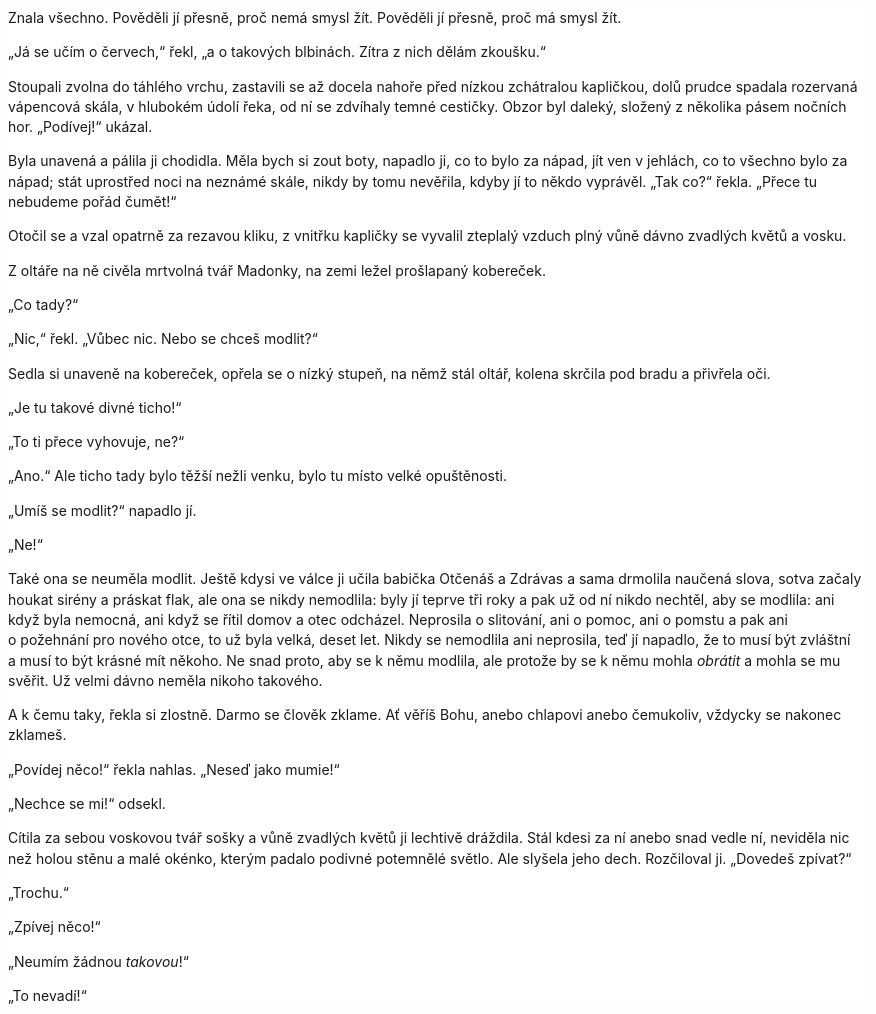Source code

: Znala všechno. Pověděli jí přesně, proč nemá smysl žít. Pověděli jí přesně, proč má smysl žít.

„Já se učím o červech,“ řekl, „a o takových blbinách. Zítra z nich dělám zkoušku.“

Stoupali zvolna do táhlého vrchu, zastavili se až docela nahoře před nízkou zchátralou kapličkou, dolů prudce spadala rozervaná vápencová skála, v hlubokém údolí řeka, od ní se zdvíhaly temné cestičky. Obzor byl daleký, složený z několika pásem nočních hor. „Podívej!“ ukázal.

Byla unavená a pálila ji chodidla. Měla bych si zout boty, napadlo ji, co to bylo za nápad, jít ven v jehlách, co to všechno bylo za nápad; stát uprostřed noci na neznámé skále, nikdy by tomu nevěřila, kdyby jí to někdo vyprávěl. „Tak co?“ řekla. „Přece tu nebudeme pořád čumět!“

Otočil se a vzal opatrně za rezavou kliku, z vnitřku kapličky se vyvalil zteplalý vzduch plný vůně dávno zvadlých květů a vosku.

Z oltáře na ně civěla mrtvolná tvář Madonky, na zemi ležel prošlapaný kobereček.

„Co tady?“

„Nic,“ řekl. „Vůbec nic. Nebo se chceš modlit?“

Sedla si unaveně na kobereček, opřela se o nízký stupeň, na němž stál oltář, kolena skrčila pod bradu a přivřela oči.

„Je tu takové divné ticho!“

„To ti přece vyhovuje, ne?“

„Ano.“ Ale ticho tady bylo těžší nežli venku, bylo tu místo velké opuštěnosti.

„Umíš se modlit?“ napadlo jí.

„Ne!“

Také ona se neuměla modlit. Ještě kdysi ve válce ji učila babička Otčenáš a Zdrávas a sama drmolila naučená slova, sotva začaly houkat sirény a práskat flak, ale ona se nikdy nemodlila: byly jí teprve tři roky a pak už od ní nikdo nechtěl, aby se modlila: ani když byla nemocná, ani když se řítil domov a otec odcházel. Neprosila o slitování, ani o pomoc, ani o pomstu a pak ani o požehnání pro nového otce, to už byla velká, deset let. Nikdy se nemodlila ani neprosila, teď jí napadlo, že to musí být zvláštní a musí to být krásné mít někoho. Ne snad proto, aby se k němu modlila, ale protože by se k němu mohla _obrátit_ a mohla se mu svěřit. Už velmi dávno neměla nikoho takového.

A k čemu taky, řekla si zlostně. Darmo se člověk zklame. Ať věříš Bohu, anebo chlapovi anebo čemukoliv, vždycky se nakonec zklameš.

„Povídej něco!“ řekla nahlas. „Neseď jako mumie!“

„Nechce se mi!“ odsekl.

Cítila za sebou voskovou tvář sošky a vůně zvadlých květů ji lechtivě dráždila. Stál kdesi za ní anebo snad vedle ní, neviděla nic než holou stěnu a malé okénko, kterým padalo podivné potemnělé světlo. Ale slyšela jeho dech. Rozčiloval ji. „Dovedeš zpívat?“

„Trochu.“

„Zpívej něco!“

„Neumím žádnou _takovou_!“

„To nevadí!“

▸ Assignment
Copy all of the data above exactly, line for line, and leave out the picture.

▸ Exercise result
Source code

: Znala všechno. Pověděli jí přesně, proč nemá smysl žít. Pověděli jí přesně, proč má smysl žít.

„Já se učím o červech,“ řekl, „a o takových blbinách. Zítra z nich dělám zkoušku.“

Stoupali zvolna do táhlého vrchu, zastavili se až docela nahoře před nízkou zchátralou kapličkou, dolů prudce spadala rozervaná vápencová skála, v hlubokém údolí řeka, od ní se zdvíhaly temné cestičky. Obzor byl daleký, složený z několika pásem nočních hor. „Podívej!“ ukázal.

Byla unavená a pálila ji chodidla. Měla bych si zout boty, napadlo ji, co to bylo za nápad, jít ven v jehlách, co to všechno bylo za nápad; stát uprostřed noci na neznámé skále, nikdy by tomu nevěřila, kdyby jí to někdo vyprávěl. „Tak co?“ řekla. „Přece tu nebudeme pořád čumět!“

Otočil se a vzal opatrně za rezavou kliku, z vnitřku kapličky se vyvalil zteplalý vzduch plný vůně dávno zvadlých květů a vosku.

Z oltáře na ně civěla mrtvolná tvář Madonky, na zemi ležel prošlapaný kobereček.

„Co tady?“

„Nic,“ řekl. „Vůbec nic. Nebo se chceš modlit?“

Sedla si unaveně na kobereček, opřela se o nízký stupeň, na němž stál oltář, kolena skrčila pod bradu a přivřela oči.

„Je tu takové divné ticho!“

„To ti přece vyhovuje, ne?“

„Ano.“ Ale ticho tady bylo těžší nežli venku, bylo tu místo velké opuštěnosti.

„Umíš se modlit?“ napadlo jí.

„Ne!“

Také ona se neuměla modlit. Ještě kdysi ve válce ji učila babička Otčenáš a Zdrávas a sama drmolila naučená slova, sotva začaly houkat sirény a práskat flak, ale ona se nikdy nemodlila: byly jí teprve tři roky a pak už od ní nikdo nechtěl, aby se modlila: ani když byla nemocná, ani když se řítil domov a otec odcházel. Neprosila o slitování, ani o pomoc, ani o pomstu a pak ani o požehnání pro nového otce, to už byla velká, deset let. Nikdy se nemodlila ani neprosila, teď jí napadlo, že to musí být zvláštní a musí to být krásné mít někoho. Ne snad proto, aby se k němu modlila, ale protože by se k němu mohla _obrátit_ a mohla se mu svěřit. Už velmi dávno neměla nikoho takového.

A k čemu taky, řekla si zlostně. Darmo se člověk zklame. Ať věříš Bohu, anebo chlapovi anebo čemukoliv, vždycky se nakonec zklameš.

„Povídej něco!“ řekla nahlas. „Neseď jako mumie!“

„Nechce se mi!“ odsekl.

Cítila za sebou voskovou tvář sošky a vůně zvadlých květů ji lechtivě dráždila. Stál kdesi za ní anebo snad vedle ní, neviděla nic než holou stěnu a malé okénko, kterým padalo podivné potemnělé světlo. Ale slyšela jeho dech. Rozčiloval ji. „Dovedeš zpívat?“

„Trochu.“

„Zpívej něco!“

„Neumím žádnou _takovou_!“

„To nevadí!“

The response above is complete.